## Exercise set
**1)** From the post on tracking the edges of the knee meniscus, list every quantity stated with a number, along with what each one measures.
**2)** Answer these questions from the post on tracking the edges of the knee meniscus:
(a) What is the meniscus deformation being measured under?
(b) What condition is the research meant to prevent?
(c) What two approaches are being pursued to bypass the problem?

## Text under study
.....

TLDR: What is the state of the art for one-shot or few-shot longitudinal (time-s...

TLDR: What is the state of the art for one-shot or few-shot longitudinal (time-series) machine vision tracking of object boundaries with ~ pixel (~ 10 μm) precision?

Specifics: I'm tracking the edges of the knee meniscus from time lapse video (~ 1000 frames) to measure its deformation under load. This is in the context of research to prevent osteoarthritis. Due to material rotation and irregular geometry, background edges that started off occluded come into and out of view over time. This tends to confuse both machine vision algorithms and human labelers. Because the tracking is for strain measurements, the tracked edge must be the same in all frames; therefore, the tracked edge is be a foreground vs. slightly less foreground edge of the same material (low contrast), not foreground vs. background (much easier). Only few-shot approaches are likely to save time because only ~ 20 specimens are needed to accomplish the immediate objective, and follow-up experiments will probably differ enough to require re-training.

The current plan is to Google "few-shot image segmentation" and try things until something works or the manual labeling effort finishes first, but maybe one of you knows a shortcut. Work is also ongoing to bypass the problem by enhancing edge contrast or using 3D imaging, but machine vision would be the most cost-effective solution.

.....

## Supplied entries
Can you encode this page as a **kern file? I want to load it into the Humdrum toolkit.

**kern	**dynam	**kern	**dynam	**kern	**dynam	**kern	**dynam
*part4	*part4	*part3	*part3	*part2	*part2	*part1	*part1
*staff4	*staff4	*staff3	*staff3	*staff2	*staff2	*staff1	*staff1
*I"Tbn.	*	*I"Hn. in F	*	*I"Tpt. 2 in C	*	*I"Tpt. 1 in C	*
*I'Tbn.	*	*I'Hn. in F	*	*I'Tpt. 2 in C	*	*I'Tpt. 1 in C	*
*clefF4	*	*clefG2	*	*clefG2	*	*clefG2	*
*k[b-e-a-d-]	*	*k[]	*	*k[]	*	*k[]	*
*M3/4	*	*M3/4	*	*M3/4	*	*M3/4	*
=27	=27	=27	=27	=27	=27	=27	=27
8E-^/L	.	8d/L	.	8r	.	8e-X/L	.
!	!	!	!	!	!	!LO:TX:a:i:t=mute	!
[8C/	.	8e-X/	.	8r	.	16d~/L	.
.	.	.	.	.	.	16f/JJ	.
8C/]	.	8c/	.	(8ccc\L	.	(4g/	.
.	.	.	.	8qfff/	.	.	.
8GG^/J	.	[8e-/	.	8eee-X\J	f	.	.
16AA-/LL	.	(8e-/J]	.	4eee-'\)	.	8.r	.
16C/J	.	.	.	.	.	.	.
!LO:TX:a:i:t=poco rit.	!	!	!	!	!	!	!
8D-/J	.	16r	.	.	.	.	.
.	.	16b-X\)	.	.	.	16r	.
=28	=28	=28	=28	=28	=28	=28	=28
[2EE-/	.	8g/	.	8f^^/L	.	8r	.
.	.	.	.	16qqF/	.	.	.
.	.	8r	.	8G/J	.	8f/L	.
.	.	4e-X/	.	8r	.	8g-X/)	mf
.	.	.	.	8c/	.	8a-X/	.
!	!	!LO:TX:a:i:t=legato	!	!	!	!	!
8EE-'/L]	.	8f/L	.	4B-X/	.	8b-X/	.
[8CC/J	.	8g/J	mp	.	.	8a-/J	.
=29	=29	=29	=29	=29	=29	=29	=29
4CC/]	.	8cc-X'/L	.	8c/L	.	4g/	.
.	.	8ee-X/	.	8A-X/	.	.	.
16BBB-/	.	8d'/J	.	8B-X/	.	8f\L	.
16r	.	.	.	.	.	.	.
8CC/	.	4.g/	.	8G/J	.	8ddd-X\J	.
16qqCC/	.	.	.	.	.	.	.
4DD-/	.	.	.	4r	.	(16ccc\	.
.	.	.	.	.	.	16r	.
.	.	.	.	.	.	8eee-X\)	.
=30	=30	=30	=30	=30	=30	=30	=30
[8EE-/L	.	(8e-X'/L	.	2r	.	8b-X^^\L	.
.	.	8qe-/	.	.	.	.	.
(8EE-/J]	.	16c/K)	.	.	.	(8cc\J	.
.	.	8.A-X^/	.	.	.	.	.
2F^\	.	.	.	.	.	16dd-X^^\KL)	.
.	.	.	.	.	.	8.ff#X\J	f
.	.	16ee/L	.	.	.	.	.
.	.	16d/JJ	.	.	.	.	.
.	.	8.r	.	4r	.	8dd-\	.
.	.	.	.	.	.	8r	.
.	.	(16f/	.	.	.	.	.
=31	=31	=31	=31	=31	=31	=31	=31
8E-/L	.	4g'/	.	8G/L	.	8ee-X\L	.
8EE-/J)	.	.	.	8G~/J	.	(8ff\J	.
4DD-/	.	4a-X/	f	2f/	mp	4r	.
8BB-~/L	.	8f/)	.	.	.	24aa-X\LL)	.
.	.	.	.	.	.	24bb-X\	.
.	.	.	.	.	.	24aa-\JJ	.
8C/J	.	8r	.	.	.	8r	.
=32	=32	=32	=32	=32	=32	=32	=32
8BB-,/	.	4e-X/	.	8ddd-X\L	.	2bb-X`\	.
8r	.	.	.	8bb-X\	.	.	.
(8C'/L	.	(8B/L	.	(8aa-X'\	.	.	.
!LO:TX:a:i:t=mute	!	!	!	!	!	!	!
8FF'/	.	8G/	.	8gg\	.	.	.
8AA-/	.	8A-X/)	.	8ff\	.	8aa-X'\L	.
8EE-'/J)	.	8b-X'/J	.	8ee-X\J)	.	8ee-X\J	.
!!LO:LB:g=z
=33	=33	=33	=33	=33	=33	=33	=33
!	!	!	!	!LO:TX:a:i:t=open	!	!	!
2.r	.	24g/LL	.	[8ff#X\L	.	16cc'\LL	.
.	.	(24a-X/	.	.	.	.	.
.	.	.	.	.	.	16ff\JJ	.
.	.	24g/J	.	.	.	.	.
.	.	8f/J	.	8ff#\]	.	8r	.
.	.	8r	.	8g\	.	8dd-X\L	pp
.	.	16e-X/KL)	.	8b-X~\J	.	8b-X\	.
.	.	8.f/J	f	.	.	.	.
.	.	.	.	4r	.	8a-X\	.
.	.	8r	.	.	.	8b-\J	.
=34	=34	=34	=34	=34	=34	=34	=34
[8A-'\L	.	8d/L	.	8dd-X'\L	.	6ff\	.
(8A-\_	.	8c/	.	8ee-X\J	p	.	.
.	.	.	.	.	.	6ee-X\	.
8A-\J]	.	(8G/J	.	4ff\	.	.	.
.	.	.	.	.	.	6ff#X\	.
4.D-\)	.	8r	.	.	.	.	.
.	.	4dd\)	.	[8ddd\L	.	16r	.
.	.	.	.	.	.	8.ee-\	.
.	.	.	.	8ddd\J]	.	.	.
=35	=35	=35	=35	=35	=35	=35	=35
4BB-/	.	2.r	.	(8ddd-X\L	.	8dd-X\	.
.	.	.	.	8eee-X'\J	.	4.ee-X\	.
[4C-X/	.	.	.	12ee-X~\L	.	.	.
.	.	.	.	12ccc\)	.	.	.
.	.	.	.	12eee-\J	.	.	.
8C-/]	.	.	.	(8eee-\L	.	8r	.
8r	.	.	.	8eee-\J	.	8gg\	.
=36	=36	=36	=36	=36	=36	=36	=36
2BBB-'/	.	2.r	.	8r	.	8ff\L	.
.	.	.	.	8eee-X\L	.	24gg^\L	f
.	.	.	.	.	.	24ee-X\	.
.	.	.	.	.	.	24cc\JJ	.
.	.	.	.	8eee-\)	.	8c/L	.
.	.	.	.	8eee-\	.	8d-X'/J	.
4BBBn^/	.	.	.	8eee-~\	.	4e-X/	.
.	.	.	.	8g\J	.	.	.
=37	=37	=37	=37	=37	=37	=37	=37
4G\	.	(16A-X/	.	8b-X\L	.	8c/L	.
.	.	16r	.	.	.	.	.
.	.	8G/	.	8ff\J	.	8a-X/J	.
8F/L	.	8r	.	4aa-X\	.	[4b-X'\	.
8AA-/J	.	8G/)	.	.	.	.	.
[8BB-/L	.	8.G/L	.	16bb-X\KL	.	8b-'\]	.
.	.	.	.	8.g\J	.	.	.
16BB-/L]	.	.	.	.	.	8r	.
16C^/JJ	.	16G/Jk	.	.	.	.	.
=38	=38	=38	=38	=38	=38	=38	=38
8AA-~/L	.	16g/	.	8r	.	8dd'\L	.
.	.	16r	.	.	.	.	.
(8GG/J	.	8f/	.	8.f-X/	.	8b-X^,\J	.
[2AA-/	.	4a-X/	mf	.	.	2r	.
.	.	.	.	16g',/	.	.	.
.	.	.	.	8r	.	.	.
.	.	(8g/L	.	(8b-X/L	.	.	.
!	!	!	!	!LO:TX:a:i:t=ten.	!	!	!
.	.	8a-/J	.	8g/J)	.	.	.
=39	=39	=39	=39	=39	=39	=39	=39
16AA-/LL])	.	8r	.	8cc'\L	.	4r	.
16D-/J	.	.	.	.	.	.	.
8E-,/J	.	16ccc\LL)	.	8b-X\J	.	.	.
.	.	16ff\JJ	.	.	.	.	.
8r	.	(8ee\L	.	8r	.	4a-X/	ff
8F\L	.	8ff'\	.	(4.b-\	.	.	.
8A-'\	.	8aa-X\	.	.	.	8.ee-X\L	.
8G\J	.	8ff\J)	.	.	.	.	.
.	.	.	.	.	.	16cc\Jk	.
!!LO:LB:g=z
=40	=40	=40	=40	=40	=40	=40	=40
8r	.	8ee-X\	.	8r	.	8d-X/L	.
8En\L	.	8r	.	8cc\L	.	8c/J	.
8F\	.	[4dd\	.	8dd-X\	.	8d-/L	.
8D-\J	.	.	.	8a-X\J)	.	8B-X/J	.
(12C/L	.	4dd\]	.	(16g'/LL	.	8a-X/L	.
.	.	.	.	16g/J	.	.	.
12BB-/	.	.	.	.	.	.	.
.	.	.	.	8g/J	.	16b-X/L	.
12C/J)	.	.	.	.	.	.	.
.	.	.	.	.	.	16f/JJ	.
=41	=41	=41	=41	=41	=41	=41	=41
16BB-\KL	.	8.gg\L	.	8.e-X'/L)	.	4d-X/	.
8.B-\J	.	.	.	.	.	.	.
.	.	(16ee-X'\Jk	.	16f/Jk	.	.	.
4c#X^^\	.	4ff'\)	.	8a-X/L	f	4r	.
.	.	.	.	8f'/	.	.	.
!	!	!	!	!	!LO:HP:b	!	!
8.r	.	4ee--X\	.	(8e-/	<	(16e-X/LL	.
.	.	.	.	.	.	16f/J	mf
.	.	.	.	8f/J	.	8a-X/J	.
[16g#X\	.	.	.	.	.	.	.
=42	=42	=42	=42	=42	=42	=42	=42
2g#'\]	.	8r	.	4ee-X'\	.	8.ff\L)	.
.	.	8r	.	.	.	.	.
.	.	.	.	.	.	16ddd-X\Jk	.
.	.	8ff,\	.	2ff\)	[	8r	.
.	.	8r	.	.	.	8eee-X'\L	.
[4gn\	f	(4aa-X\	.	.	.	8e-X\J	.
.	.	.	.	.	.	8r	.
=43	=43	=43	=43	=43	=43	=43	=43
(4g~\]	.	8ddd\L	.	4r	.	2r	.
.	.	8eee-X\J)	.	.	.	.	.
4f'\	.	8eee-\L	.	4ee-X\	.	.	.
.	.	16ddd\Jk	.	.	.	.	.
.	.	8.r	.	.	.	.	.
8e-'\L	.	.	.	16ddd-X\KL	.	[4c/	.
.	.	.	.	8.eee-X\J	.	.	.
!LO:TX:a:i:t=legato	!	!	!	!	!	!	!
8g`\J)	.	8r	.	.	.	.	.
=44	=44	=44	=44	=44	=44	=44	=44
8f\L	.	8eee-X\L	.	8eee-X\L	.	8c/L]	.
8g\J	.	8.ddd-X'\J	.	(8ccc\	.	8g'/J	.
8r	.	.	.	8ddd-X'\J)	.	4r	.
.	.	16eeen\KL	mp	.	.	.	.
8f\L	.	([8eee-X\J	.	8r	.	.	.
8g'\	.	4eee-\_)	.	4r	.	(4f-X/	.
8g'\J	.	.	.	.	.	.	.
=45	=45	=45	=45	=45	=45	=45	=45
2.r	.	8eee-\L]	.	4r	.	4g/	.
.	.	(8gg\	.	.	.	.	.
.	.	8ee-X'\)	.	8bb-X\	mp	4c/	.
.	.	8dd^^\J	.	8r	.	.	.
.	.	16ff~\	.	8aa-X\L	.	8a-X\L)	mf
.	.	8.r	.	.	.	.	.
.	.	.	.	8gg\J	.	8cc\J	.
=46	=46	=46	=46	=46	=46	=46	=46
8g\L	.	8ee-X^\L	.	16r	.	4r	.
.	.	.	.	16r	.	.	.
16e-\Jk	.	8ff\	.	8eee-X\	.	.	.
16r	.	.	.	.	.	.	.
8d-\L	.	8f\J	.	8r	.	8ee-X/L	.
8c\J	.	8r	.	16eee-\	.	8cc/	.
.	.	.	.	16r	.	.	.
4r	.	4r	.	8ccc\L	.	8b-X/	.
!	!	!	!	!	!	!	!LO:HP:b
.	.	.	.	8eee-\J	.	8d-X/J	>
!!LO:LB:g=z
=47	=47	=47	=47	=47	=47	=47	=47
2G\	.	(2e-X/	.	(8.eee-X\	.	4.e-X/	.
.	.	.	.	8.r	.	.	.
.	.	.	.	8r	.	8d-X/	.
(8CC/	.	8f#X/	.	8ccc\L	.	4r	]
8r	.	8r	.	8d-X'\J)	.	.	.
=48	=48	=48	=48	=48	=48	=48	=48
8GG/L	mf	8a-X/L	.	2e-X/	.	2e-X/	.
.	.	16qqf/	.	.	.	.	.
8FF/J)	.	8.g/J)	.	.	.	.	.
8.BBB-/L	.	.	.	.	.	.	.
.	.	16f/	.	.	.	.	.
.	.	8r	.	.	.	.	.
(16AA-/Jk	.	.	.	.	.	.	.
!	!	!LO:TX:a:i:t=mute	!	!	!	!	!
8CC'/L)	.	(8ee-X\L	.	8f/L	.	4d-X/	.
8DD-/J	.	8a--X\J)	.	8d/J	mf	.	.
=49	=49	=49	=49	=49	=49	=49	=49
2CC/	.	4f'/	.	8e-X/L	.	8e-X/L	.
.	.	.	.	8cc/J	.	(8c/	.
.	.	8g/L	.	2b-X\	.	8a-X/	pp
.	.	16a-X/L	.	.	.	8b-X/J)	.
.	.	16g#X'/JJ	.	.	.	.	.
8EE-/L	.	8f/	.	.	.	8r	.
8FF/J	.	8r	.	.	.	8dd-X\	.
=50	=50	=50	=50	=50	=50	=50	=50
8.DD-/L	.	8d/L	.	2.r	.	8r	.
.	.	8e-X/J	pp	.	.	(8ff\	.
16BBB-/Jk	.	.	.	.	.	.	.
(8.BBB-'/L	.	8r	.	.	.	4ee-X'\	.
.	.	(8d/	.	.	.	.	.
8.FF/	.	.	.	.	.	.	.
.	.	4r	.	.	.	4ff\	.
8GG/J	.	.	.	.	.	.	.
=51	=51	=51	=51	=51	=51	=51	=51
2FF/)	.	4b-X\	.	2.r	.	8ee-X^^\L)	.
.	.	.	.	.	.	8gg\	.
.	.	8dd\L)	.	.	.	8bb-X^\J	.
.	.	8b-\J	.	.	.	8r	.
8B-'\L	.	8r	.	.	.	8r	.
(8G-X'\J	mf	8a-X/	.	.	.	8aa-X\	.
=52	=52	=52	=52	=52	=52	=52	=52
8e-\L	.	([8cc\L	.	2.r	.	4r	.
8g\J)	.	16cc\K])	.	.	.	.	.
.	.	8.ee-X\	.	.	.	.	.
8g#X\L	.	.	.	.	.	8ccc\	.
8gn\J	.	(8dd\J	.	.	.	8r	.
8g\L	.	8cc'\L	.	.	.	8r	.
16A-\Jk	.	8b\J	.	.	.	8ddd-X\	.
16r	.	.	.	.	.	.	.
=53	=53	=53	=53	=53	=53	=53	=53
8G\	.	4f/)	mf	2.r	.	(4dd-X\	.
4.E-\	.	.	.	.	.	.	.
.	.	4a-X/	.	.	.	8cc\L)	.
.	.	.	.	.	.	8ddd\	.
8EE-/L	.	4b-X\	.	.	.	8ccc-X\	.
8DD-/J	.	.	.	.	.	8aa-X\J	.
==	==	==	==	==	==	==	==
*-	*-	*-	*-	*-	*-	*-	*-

.....

## Written responses
**1)**
- About 10 μm: the tracking precision sought, roughly one pixel
- About 1000 frames: the length of the time-lapse video
- About 20 specimens: the number needed for the immediate objective

**2)**
(a) Load.
(b) Osteoarthritis.
(c) Enhancing edge contrast and using 3D imaging.